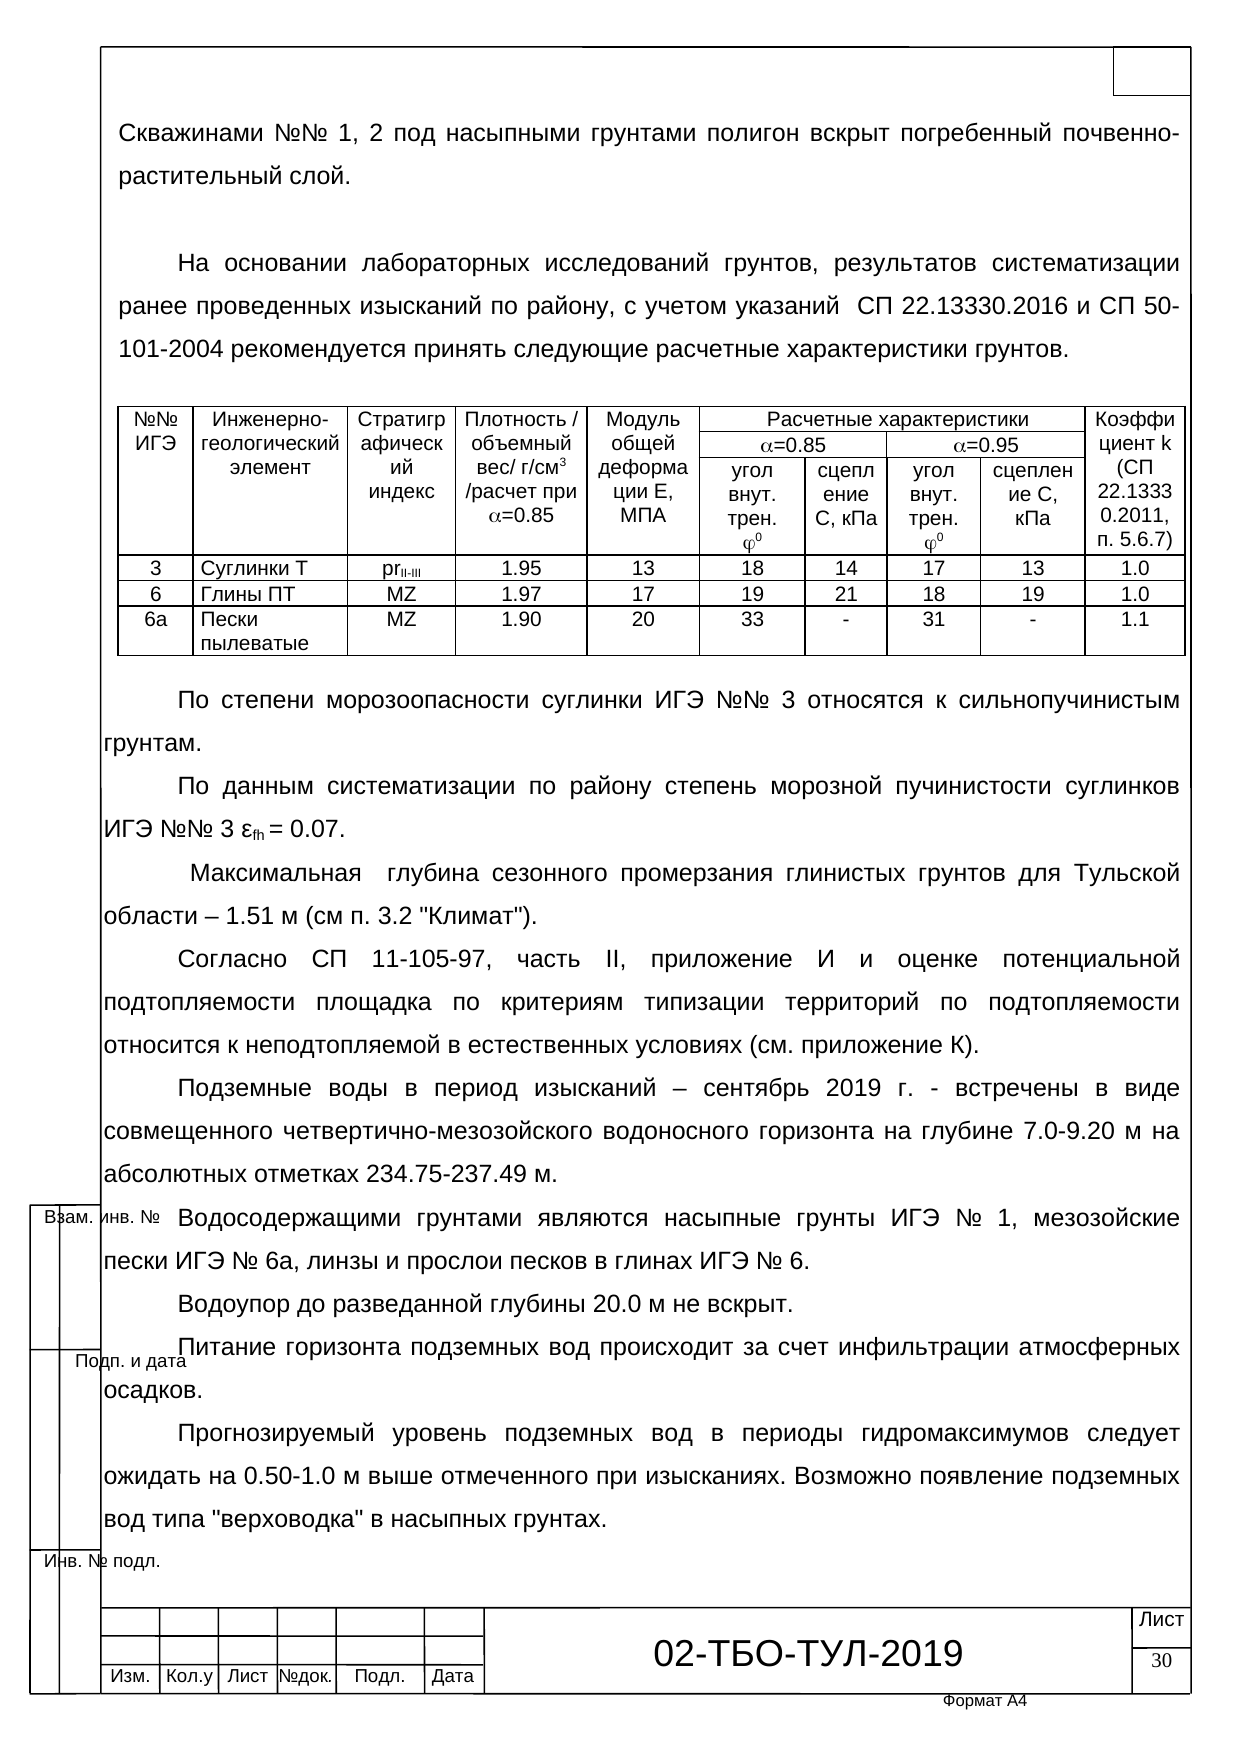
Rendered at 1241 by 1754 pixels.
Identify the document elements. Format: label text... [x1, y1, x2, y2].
◇ ◇ ◇
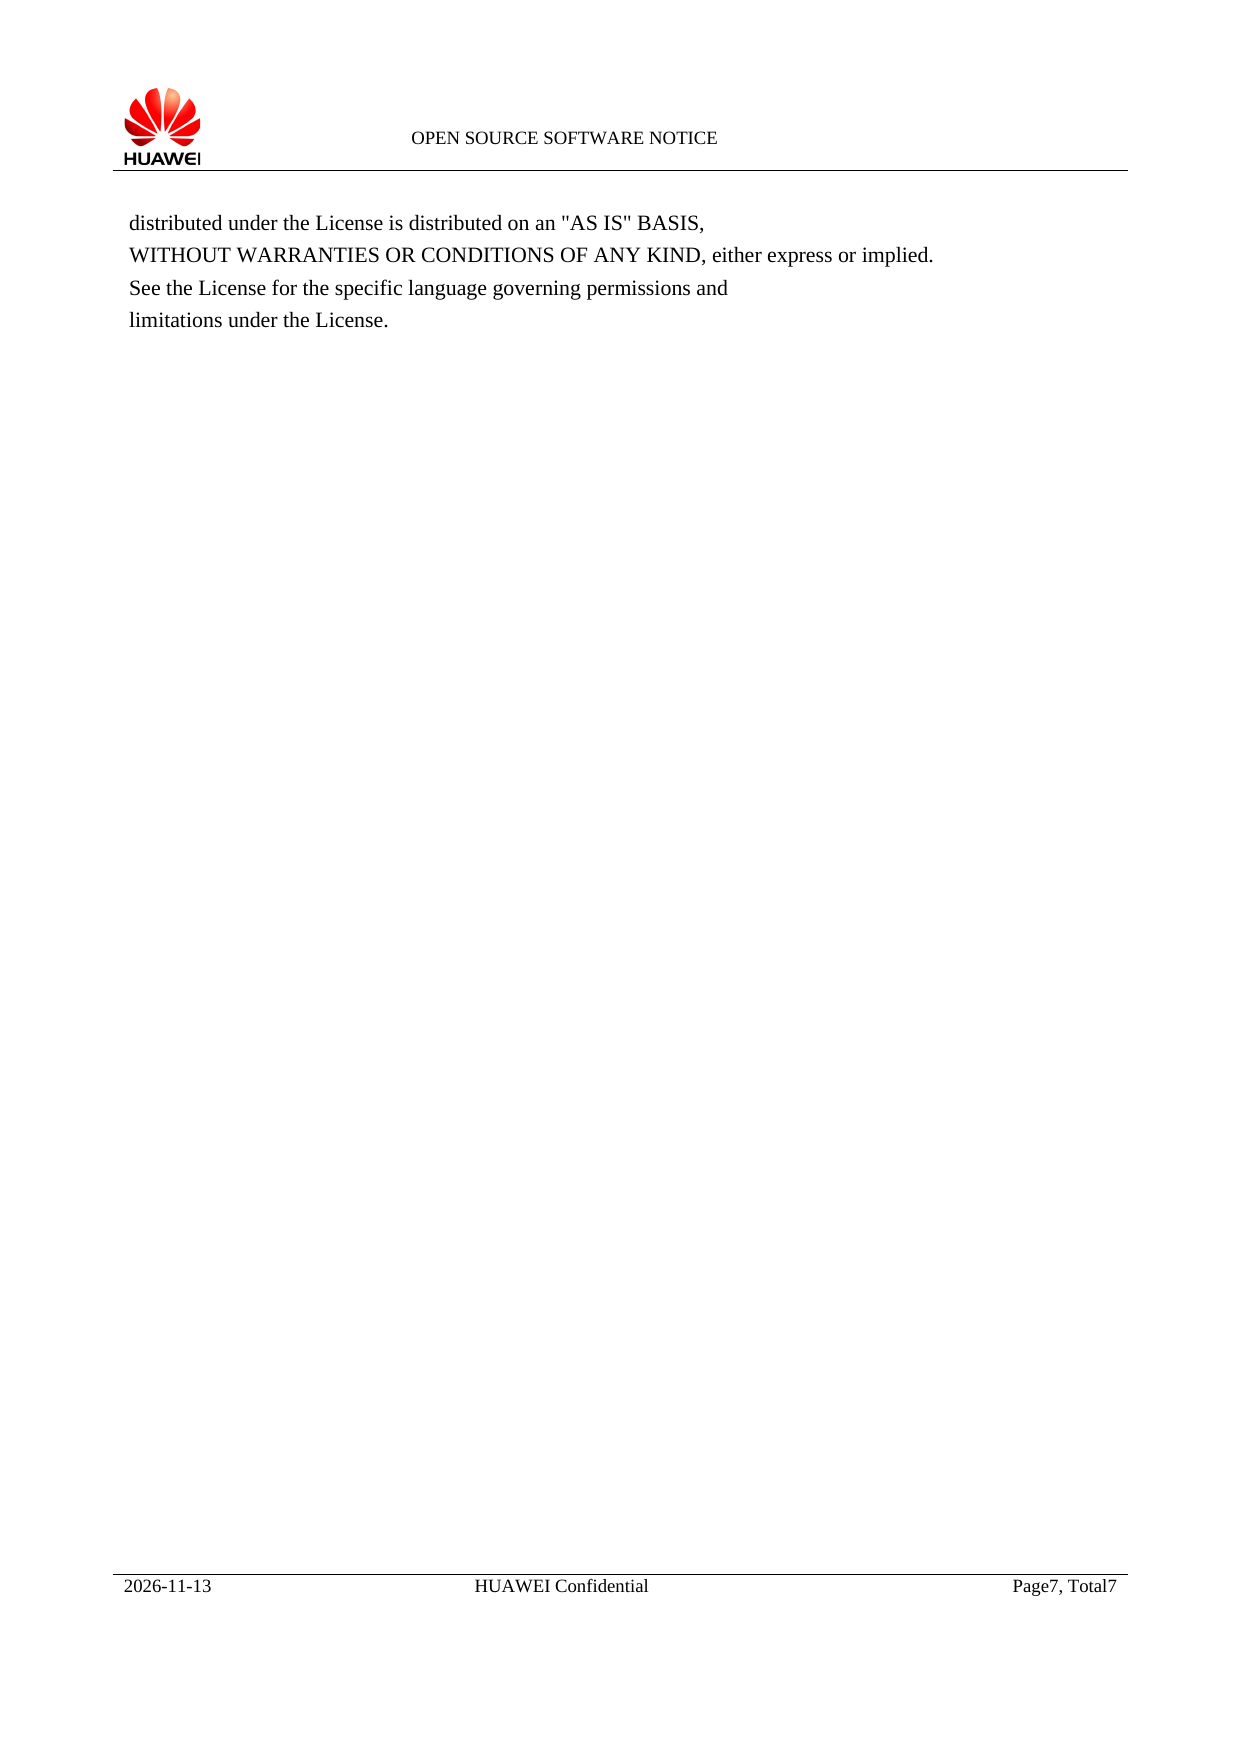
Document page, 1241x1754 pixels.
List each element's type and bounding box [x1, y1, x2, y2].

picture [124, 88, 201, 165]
◇ ◇ ◇
> [DESCRIPTION OF THE TASK]
Your answer should be each line of the data that contains the word "pixels", copied as it stands.

> [REPLY]
Rendered at 1241 by 1754 pixels.
Document page, 1241x1754 pixels.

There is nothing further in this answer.